What is it about small towns and secrets? Most tiny towns look like they’d struggle to put together a decent school fete, yet in series after series no sooner has our hero set foot in a sleepy village than the bodies start piling up and dark secrets are uncovered around every corner. Now you can add to that long list of creepy towns the picturesque (and fictional) town of Dobrowice, sinister setting for Polish murder mystery The Teach.

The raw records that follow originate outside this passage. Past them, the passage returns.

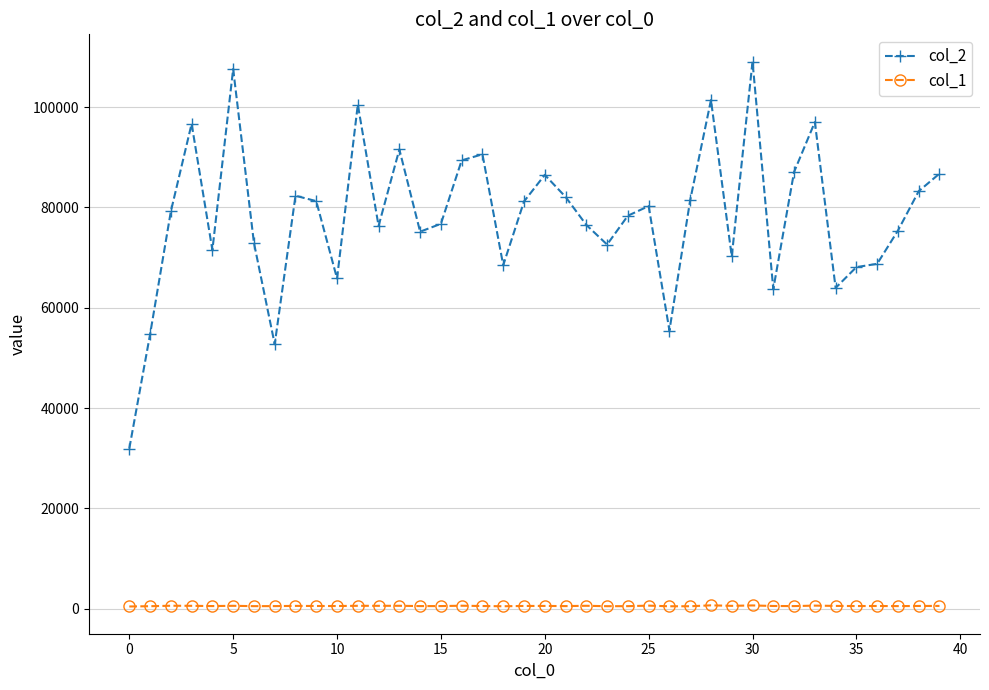

True or false: col_1 has more than 2 interior local peaks.

True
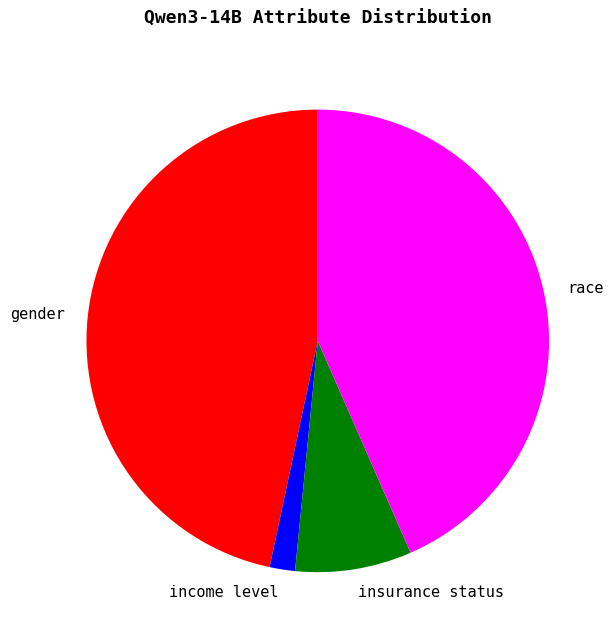

The income level slice represents 2% of the pie. True or false?

True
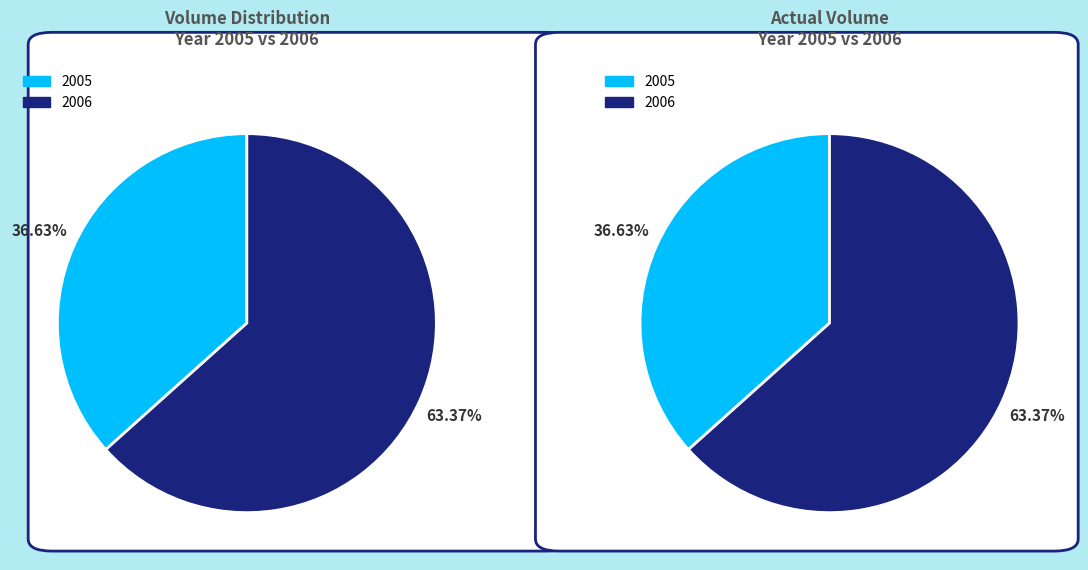

Does 33 account for over 50% of the chart?

No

Paweł Zawadzki (Maciej Stuhr) is a highly regarded teacher who’s made a name for himself in Warsaw. So why has he come to a small provincial town to teach high school? And in what seems to be an extremely unfortunate case of bad timing, just before he arrives to start his new job Joanna, one of the local high school students, is found dead in mysterious circumstances.It’s rapidly clear that this is the kind of close-knit town that closes ranks during a tragedy and as a newcomer Pawel finds himself on the outside. But he’s not going to just pack up and go home; when the police rule out suicide he takes it on himself to investigate the murder. Because what the townsfolk don’t know is that years ago he had a relationship with Joanna’s mother Katarzyna (Magdalena Cielecka). Joanna was his daughter.
Source: SBS On Demand
If this all sounds a little like Twin Peaks, that’s because in a lot of ways it is – if you pay attention you’ll see there are a couple of direct nods to that classic American series in the early episodes. But while it shares some of the same mood and setting, this isn’t really a series that wanders off into David Lynch’s brand of weirdness. Season one of The Teach aired before the recent third season of Twin Peaks, so it definitely wasn’t inspired by that extremely surreal batch of episodes. Instead it takes its lead from what was traditionally seen as the big strength of the original Twin Peaks: that it was a series about a small town where everybody had a secret.As Pawel continues his off-the-books investigation, he rapidly discovers two things; that people in this tight-knit community don’t want to talk, and that pretty much everyone, young and old alike, has a good reason for not wanting to talk. But the secrets here are more grounded than David Lynch’s demons and portals to strange dimensions, and what Pawel begins to uncover at the heart of this small town are more straightforward but no less sinister crimes like corruption and drug dealing.
Source: SBS On Demand
This ten-part series has a large cast, and the spotlight shifts from episode to episode as Pawel (and the police) continue their investigations. One week the focus might be on Joanna’s high school PE teacher as the police target him while Pawel tries to prove his innocence, while the next might focus on the town’s sinister innkeeper and son of a local big shot businessman who has some dark secrets of his own.The Teach doesn’t just focus on the town’s adults. The high school students have their own shady side, with mean girls and drug dealers just part of the town’s underage population out to solve the mystery or keep their own secrets hidden. There’s plenty of clues too (Joanna’s phone has a pivotal role to play) and the series isn’t above fun cliffhangers of the “there’s a scuffle, a shot rings out – but who got shot?” variety.
Source: SBS On Demand
This kind of series can often slide into camp, but The Teach manages to keep at least one foot on the ground thanks to a strong and varied cast and a series of convincingly small-town Polish locations. It’s a fast-paced show with a lot going on; at one stage animal waste being dumped in the forest becomes a major plot point, and there’s a secret society mixed in there too.
But the locations themselves are well shot and often eye-catching, which helps make it feel like all these sinister activities are happening in a solid and real, if extremely busy, place. Dobrowice might not be real (the series was filmed in three separate Polish towns) , but it definitely looks like a nice town to live in… so long as you don’t mind getting drawn into its thriving dark side.